Her education commenced at the age of seven. She studied at the Faithful Companions of Jesus College and later from 1837 at the Paris des Oiseaux that the Augustinians ran. It was in her late childhood that she began to read the Gospel and the spiritual writings of Teresa of Ávila. Bone disease first struck her in 1842 and would continue to plague her for the remainder of her life; such disease often left her bedridden. She made a private vow to the Sacred Heart of Jesus Christ on 8 September 1843. Chauvance founded the Society of Tabernacles in 1848 with an emphasis on the Eucharist and in 1854 founded the Opera Adoration of Reparation. It was around that time in 1848 that she - with her siblings and parents - moved to Montluçon and moved in with her maternal aunt de Raffin. In 1844 she and her aunt began the process of establishing a new community devoted to the Sacred Heart, but the project stalled with de Raffin's death on 4 December 1845.

Chauvance sought the counsel of her spiritual director, Father Gaume, and decided not to join the Carmelites as she intended, but rather to continue the work she and her aunt began. She returned to her hometown in February 1848 when she began to gather women for her new community. It was in 1848 that she founded a catechetical center and an orphanage for children. Her sister died which led to Chauvance - in July 1863 - taking care of the education of her three children. In March 1874 she founded the Oblates of the Heart of Jesus though its formal activities started on 21 December 1874 with its former and initial name of the Pious Society of the Oblates of the Heart of Jesus.

In December 1875 she was appointed as the Secretary General of the "Apostolate of Prayer" that the Jesuit priest Ramier led. She was later made superior of her congregation on 17 May 1880 while Pope Leo XIII granted papal approval to the order on 4 October 1881. The order had previously received diocesan support and approval from the Bishop Pierre Simon de Dreux-Brézé.
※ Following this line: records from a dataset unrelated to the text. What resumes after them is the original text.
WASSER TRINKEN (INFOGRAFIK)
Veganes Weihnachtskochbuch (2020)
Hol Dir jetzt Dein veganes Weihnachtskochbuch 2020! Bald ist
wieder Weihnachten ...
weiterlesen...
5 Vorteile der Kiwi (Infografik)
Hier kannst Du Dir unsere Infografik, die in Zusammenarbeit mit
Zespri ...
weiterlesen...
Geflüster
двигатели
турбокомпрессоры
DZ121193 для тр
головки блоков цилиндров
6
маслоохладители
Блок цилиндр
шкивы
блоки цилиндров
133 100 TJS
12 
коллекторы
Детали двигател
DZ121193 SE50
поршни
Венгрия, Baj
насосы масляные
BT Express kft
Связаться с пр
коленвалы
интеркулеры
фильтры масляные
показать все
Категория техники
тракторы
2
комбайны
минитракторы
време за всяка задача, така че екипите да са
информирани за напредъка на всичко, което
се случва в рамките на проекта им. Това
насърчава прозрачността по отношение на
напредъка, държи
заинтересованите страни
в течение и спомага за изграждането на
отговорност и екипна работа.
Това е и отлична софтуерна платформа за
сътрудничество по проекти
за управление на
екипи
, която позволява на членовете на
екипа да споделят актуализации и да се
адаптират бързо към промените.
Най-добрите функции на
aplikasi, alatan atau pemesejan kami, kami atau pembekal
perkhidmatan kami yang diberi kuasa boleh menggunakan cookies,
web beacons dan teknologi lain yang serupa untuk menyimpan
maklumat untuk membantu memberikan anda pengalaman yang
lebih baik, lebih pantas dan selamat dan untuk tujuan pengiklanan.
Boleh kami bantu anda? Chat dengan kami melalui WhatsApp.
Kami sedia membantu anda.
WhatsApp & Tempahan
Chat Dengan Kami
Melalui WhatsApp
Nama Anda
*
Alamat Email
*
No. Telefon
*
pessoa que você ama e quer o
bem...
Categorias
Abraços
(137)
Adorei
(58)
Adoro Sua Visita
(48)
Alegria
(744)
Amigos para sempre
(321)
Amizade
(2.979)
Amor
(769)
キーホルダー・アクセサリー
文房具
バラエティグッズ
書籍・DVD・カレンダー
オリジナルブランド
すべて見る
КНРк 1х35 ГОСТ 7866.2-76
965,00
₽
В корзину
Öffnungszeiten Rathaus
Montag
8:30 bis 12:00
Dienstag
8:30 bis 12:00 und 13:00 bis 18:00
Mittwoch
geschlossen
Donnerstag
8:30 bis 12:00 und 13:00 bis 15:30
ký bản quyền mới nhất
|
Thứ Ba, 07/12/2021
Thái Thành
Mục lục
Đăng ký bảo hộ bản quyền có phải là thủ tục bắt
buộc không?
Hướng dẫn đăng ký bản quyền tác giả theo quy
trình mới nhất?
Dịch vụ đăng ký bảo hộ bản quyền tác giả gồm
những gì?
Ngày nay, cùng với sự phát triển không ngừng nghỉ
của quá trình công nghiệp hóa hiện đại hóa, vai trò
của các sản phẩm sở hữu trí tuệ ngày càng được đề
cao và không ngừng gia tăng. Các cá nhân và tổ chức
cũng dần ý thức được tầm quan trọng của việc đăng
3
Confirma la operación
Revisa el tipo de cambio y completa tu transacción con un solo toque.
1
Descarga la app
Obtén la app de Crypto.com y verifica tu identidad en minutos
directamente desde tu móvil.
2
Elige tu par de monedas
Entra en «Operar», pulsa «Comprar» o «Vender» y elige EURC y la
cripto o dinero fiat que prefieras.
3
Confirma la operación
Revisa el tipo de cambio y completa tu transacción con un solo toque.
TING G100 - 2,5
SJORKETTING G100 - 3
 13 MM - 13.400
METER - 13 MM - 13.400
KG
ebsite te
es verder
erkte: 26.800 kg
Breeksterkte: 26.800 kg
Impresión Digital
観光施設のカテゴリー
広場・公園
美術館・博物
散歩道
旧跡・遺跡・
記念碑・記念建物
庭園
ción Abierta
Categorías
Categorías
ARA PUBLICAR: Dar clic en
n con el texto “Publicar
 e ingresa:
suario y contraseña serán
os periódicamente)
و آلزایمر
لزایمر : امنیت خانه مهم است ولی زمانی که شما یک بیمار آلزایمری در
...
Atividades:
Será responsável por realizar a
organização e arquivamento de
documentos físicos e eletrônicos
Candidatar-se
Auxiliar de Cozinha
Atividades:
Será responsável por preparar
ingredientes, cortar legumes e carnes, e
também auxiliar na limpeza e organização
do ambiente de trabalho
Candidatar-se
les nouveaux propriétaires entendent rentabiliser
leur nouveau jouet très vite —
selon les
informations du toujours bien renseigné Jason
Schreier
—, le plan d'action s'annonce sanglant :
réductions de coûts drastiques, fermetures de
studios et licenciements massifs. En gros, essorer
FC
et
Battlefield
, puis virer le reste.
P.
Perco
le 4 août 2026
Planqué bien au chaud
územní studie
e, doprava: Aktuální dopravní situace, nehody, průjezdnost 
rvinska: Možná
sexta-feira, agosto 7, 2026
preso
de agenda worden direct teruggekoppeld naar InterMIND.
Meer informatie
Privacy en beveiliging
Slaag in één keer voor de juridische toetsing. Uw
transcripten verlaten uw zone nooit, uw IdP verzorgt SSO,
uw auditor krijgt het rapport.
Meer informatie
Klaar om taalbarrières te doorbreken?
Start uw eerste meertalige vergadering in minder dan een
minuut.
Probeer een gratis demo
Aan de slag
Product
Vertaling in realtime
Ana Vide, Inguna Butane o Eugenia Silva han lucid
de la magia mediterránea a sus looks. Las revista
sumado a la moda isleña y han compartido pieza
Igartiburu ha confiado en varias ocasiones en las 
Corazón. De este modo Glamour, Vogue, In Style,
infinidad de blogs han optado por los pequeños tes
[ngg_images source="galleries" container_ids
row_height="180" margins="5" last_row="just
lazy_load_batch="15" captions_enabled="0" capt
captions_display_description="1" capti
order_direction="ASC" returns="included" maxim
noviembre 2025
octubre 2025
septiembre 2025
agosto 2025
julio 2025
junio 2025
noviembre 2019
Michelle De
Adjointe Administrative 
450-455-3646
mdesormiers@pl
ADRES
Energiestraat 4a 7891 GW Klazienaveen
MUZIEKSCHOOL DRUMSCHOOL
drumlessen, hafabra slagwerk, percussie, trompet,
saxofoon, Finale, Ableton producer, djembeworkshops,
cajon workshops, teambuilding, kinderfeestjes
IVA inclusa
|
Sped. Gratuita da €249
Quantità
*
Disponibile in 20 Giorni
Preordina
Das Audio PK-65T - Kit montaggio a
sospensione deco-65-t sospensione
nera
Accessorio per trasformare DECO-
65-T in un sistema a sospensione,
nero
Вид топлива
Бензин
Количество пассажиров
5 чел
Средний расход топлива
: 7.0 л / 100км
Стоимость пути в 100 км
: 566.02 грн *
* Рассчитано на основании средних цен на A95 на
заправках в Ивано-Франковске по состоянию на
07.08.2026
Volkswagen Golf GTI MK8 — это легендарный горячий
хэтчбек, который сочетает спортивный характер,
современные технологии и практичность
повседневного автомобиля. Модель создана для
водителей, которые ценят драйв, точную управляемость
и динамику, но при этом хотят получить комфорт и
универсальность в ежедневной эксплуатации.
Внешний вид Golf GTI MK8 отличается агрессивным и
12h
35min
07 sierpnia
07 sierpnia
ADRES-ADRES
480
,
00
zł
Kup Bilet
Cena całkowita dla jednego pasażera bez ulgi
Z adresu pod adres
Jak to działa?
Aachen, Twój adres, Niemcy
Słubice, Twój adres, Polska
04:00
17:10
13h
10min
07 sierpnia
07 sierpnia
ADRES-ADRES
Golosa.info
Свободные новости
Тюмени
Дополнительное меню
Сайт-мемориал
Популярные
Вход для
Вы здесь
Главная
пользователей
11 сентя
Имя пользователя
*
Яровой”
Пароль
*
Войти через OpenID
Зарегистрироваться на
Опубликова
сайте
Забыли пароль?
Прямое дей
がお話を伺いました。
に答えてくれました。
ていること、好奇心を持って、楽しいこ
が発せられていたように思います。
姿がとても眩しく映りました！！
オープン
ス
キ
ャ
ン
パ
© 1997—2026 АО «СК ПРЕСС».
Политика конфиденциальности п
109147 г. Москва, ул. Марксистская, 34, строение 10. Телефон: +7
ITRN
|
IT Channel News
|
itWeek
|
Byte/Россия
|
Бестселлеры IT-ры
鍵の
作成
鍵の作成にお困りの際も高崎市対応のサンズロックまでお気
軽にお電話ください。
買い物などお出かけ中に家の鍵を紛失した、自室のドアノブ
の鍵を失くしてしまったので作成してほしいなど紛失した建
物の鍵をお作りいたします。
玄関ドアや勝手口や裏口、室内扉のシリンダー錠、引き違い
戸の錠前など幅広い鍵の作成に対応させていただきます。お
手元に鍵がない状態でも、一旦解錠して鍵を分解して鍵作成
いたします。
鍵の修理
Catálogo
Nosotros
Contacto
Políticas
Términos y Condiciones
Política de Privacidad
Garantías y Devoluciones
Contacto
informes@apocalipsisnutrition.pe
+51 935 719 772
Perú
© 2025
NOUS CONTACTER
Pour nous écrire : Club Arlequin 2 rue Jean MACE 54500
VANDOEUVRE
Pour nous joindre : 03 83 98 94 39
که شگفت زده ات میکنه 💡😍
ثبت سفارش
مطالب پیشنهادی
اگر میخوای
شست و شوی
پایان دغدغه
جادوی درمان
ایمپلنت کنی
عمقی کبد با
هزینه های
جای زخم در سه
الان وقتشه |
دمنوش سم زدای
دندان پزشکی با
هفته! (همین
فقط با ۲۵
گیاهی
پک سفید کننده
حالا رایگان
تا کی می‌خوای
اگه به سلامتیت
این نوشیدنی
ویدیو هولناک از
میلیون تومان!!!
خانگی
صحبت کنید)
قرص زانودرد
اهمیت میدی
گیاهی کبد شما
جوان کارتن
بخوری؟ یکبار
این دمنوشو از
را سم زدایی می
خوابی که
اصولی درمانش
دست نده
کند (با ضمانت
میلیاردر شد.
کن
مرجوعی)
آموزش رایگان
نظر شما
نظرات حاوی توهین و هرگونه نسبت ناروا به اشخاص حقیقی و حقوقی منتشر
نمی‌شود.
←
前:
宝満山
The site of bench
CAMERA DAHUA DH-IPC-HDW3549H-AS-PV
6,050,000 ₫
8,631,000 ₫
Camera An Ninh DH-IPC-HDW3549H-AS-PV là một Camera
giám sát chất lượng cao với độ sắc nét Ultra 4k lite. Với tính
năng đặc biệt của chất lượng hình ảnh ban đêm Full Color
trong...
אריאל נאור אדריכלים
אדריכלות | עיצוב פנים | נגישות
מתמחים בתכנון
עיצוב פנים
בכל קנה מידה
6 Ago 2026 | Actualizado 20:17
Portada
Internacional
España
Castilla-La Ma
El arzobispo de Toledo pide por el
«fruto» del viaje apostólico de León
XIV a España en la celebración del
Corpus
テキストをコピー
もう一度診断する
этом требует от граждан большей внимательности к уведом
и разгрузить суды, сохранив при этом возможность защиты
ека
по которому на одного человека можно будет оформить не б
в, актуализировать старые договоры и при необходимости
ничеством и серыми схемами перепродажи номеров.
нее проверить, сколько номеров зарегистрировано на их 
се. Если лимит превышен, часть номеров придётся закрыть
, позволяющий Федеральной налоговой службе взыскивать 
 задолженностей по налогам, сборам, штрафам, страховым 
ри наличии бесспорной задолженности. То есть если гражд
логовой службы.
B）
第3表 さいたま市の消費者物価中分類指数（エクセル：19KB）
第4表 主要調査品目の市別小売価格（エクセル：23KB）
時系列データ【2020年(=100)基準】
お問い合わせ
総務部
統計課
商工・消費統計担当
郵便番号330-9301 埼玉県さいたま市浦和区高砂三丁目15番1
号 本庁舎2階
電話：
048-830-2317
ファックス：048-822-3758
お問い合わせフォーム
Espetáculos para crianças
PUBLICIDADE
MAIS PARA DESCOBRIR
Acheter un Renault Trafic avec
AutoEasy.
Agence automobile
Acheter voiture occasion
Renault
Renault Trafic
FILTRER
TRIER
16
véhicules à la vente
Chauvance died on 27 June 1885.

==Beatification==
Chauvance's spiritual writings were approved by theologians on 11 June 1913. The formal introduction to the cause came on 23 December 1914 under Pope Benedict XV, granting Chauvance the title of Servant of God. The previous processes were made valid on 26 June 1923 at the discretion of the Congregation of Rites while the Positio was submitted decades later to the Congregation for the Causes of Saints in Rome in 1980. Theologians voiced approval to the cause on 30 June 1987 while the Congregation of the Saints approved it on 1 March 1998. On 28 March 1988 Louise-Thérèse de Montaignac de Chauvance was declared Venerable after Pope John Paul II approved her heroic virtue.

A miracle in France was validated on 26 June 1923 and received papal approval on 3 March 1990, which allowed for John Paul II to preside over her beatification on the following 4 November.